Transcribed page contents
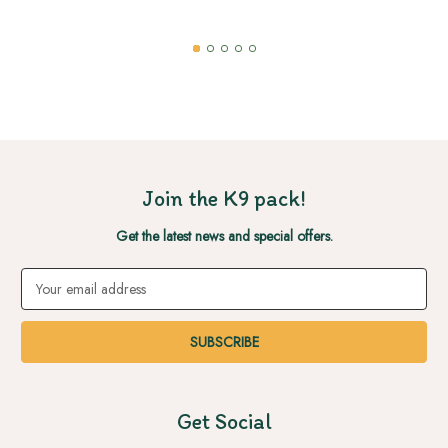
Join the K9 pack!
Get the latest news and special offers.
Email
Address
Get Social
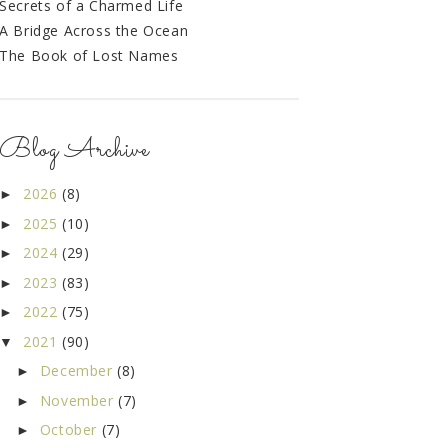
Secrets of a Charmed Life
A Bridge Across the Ocean
The Book of Lost Names
Blog Archive
2026
(8)
►
2025
(10)
►
2024
(29)
►
2023
(83)
►
2022
(75)
►
2021
(90)
▼
December
(8)
►
November
(7)
►
October
(7)
►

— ACTIVITY —
An exact, picture-free copy of the entries is required.

— RESPONSE BOX —
Join the K9 pack!
Get the latest news and special offers.
Email
Address
Get Social
Secrets of a Charmed Life
A Bridge Across the Ocean
The Book of Lost Names
Blog Archive
2026
(8)
►
2025
(10)
►
2024
(29)
►
2023
(83)
►
2022
(75)
►
2021
(90)
▼
December
(8)
►
November
(7)
►
October
(7)
►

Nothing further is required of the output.